Show all lines of the entries in which the word "Австрия" is found.

****************

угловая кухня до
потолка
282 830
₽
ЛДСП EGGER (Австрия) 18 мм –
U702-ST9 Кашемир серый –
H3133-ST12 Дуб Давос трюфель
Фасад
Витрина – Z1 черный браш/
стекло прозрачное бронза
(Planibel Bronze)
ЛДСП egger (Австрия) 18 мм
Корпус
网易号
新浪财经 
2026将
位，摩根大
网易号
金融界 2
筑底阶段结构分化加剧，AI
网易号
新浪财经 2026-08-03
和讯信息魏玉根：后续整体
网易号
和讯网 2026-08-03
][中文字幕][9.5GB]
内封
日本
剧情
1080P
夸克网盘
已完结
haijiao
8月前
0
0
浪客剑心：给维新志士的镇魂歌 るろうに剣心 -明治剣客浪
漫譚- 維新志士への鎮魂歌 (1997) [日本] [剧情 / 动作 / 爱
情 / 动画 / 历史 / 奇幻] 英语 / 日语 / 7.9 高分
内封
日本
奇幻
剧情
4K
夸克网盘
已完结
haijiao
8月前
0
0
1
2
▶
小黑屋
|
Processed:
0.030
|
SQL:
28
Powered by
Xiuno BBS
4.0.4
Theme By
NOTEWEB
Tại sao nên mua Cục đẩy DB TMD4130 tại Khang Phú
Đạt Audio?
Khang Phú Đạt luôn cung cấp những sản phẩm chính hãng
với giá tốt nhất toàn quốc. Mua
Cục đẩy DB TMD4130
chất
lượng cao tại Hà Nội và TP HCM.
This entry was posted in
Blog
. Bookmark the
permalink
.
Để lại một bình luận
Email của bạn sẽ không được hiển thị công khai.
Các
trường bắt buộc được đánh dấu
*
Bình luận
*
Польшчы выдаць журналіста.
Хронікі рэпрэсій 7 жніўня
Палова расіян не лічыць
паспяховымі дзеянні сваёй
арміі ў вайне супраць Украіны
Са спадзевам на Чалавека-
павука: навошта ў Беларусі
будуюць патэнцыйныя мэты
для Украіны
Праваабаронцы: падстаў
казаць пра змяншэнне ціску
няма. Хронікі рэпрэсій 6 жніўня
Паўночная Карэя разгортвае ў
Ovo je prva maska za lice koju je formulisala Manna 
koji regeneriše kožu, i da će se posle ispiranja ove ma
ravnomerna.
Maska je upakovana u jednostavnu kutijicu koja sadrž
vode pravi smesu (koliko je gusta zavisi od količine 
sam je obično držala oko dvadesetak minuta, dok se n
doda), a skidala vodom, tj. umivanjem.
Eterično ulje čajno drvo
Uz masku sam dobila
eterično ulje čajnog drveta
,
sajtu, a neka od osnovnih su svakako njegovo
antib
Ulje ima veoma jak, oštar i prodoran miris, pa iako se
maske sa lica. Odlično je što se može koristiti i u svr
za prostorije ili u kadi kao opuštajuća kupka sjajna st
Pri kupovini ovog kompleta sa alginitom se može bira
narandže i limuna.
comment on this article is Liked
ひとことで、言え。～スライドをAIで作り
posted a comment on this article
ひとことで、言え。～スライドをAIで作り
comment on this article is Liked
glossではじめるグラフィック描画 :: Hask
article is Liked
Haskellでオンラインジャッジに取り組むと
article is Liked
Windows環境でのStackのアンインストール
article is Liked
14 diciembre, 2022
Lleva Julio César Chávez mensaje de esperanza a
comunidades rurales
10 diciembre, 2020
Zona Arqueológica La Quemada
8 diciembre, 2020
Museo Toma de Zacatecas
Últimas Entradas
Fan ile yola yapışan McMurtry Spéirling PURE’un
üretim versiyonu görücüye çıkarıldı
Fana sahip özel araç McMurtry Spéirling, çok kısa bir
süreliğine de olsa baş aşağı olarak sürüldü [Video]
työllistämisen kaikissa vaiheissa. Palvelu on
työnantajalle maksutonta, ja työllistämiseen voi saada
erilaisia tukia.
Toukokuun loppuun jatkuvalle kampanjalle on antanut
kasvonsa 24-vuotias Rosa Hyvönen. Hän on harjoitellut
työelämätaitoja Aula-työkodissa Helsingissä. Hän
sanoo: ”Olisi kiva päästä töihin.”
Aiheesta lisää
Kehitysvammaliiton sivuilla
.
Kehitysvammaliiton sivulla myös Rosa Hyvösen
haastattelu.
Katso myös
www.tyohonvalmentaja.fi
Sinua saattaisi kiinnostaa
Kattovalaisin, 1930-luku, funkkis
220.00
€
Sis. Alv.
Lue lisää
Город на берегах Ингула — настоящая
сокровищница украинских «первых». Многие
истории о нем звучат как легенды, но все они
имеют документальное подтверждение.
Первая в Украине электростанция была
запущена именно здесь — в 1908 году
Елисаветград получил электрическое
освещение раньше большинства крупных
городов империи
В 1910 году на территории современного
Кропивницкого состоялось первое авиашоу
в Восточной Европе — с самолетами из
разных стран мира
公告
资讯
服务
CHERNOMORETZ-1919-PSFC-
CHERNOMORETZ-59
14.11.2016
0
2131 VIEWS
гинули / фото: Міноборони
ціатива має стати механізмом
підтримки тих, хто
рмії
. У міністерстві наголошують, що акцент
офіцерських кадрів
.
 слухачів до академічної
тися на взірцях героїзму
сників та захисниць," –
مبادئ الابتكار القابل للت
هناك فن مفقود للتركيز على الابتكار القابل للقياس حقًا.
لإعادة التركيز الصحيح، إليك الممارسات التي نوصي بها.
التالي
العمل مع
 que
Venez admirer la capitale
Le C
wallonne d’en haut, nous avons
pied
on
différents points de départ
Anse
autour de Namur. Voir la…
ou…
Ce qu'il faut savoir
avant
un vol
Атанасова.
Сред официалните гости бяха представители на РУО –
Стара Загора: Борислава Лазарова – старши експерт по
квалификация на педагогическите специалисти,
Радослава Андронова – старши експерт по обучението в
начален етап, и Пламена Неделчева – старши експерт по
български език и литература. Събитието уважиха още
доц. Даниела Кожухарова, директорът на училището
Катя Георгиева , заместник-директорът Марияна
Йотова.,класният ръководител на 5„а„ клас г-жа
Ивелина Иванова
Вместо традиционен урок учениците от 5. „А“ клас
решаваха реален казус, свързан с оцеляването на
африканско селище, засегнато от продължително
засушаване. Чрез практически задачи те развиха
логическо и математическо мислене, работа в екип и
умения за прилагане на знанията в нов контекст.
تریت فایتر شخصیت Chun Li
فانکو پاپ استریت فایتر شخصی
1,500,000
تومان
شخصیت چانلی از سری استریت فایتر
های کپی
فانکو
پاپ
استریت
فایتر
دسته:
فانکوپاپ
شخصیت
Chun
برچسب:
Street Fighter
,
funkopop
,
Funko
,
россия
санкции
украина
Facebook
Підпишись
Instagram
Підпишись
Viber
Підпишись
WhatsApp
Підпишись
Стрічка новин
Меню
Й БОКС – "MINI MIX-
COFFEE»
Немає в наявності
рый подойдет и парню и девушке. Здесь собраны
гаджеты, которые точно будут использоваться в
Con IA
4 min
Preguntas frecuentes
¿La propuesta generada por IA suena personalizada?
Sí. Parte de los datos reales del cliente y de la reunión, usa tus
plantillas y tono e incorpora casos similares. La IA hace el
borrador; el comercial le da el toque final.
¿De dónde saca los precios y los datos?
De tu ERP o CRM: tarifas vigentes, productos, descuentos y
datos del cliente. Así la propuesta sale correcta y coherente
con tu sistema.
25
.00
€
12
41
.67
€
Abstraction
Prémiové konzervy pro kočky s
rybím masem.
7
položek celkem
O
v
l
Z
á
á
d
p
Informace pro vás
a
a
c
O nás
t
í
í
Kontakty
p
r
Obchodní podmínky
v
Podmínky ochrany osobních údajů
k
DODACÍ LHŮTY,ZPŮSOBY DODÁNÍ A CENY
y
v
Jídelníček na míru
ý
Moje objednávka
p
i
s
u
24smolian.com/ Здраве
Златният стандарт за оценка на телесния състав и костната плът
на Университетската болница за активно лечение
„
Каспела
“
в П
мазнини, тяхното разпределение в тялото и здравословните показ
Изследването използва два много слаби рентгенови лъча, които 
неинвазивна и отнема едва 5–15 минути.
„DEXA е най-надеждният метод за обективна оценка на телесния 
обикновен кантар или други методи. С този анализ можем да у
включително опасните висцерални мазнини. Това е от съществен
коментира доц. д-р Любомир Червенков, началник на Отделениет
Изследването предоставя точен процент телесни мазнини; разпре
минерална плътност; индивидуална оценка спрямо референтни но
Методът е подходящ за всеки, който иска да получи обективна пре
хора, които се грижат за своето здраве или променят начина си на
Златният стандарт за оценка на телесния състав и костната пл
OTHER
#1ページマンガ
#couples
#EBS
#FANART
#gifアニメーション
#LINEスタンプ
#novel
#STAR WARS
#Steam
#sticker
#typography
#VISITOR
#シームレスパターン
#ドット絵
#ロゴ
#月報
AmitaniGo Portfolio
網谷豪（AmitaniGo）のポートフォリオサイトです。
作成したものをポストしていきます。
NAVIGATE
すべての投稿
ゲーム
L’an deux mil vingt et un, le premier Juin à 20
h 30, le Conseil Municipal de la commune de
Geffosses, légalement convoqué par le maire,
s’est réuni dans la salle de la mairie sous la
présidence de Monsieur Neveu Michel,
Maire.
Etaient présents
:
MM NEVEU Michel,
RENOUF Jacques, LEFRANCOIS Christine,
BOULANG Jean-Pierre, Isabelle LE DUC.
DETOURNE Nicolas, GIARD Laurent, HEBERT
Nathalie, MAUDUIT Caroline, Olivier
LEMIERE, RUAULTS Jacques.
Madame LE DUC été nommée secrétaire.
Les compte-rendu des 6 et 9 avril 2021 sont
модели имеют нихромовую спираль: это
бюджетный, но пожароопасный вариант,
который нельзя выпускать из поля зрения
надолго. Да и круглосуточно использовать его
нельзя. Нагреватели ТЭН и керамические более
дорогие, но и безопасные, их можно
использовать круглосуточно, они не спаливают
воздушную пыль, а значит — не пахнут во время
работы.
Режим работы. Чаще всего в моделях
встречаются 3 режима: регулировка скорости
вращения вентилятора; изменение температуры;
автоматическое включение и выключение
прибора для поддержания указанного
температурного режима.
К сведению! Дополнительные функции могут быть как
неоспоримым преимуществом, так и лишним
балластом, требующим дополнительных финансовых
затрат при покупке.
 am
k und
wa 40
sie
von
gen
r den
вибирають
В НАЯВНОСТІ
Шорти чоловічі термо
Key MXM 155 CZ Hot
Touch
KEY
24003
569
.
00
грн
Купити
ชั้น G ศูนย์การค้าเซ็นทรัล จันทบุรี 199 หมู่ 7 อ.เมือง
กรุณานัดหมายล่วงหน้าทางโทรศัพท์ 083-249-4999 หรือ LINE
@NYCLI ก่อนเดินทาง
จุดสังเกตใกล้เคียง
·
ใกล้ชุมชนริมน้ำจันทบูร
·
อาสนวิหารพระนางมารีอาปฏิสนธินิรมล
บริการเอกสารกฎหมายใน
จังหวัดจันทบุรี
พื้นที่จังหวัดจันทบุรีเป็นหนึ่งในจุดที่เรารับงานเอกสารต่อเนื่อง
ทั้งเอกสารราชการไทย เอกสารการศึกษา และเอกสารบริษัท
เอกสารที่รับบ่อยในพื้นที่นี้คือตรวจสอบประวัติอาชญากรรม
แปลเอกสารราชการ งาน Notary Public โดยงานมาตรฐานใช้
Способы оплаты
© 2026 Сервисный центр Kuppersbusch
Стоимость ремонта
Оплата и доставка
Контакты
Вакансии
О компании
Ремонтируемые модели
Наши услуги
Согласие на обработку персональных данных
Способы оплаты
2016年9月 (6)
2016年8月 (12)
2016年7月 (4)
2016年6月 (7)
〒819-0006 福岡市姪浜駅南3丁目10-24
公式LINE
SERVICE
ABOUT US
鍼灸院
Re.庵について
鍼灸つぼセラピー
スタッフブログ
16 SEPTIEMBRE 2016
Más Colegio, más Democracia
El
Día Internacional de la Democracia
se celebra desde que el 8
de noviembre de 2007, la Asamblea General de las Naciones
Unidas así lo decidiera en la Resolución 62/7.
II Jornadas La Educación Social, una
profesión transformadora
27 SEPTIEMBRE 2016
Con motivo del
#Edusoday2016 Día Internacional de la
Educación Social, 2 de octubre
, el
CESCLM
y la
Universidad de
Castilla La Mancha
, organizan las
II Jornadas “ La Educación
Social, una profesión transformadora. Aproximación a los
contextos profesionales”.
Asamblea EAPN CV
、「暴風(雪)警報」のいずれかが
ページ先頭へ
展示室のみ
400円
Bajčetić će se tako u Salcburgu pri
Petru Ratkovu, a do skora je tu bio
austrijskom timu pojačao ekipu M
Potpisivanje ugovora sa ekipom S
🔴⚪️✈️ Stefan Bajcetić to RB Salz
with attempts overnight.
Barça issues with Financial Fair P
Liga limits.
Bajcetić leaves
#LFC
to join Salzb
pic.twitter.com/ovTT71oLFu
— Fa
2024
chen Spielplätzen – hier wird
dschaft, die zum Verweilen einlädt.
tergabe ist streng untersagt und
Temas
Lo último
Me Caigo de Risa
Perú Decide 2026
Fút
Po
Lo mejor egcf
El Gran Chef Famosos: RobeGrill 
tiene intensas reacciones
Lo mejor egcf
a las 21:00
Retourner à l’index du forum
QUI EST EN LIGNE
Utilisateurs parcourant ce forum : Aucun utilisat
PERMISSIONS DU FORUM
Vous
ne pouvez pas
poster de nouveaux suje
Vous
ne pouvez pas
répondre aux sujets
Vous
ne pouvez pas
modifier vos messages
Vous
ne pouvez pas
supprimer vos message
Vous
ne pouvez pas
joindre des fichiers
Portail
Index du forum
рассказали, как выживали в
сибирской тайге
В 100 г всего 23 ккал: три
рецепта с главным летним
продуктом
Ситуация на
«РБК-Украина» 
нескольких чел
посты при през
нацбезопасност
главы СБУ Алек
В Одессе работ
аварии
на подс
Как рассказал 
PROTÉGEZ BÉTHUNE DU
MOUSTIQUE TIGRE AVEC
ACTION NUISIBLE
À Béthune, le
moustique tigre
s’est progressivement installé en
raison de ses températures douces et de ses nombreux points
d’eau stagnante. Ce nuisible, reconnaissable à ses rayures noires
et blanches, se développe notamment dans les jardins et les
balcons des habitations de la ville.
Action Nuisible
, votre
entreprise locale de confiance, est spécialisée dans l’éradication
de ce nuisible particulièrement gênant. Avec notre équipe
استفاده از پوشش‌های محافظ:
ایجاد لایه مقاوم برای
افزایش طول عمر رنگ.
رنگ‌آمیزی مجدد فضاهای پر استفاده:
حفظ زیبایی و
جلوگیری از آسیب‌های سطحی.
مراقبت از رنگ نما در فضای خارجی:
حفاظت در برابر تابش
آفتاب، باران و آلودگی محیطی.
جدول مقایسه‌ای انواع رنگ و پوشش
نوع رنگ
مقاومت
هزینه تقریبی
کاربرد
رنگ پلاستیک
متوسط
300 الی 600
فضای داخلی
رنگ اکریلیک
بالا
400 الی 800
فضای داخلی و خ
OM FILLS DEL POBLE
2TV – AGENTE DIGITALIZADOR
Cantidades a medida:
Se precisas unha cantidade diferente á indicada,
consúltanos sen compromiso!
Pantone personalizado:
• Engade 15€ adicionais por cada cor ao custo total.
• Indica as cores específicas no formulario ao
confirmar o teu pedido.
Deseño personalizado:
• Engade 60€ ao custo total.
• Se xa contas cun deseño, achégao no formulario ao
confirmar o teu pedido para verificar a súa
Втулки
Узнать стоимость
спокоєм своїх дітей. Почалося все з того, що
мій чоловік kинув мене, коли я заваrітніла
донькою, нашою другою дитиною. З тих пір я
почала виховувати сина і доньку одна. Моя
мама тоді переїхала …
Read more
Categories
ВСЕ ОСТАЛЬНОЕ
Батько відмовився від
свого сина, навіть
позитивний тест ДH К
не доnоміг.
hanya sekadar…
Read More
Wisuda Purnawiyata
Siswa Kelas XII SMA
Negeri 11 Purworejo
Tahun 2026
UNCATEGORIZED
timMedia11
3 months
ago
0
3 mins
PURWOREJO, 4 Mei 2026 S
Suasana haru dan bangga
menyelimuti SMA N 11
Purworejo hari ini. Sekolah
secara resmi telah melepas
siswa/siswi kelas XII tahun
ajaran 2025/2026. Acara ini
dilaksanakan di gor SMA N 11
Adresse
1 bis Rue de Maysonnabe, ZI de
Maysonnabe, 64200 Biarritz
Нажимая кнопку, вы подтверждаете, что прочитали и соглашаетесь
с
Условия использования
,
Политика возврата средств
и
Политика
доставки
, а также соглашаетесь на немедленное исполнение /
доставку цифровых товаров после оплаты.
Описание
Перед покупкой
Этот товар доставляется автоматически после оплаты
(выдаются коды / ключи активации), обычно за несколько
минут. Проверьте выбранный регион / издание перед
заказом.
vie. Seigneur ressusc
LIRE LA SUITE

****************

> TASK RESULT
ЛДСП EGGER (Австрия) 18 мм –
ЛДСП egger (Австрия) 18 мм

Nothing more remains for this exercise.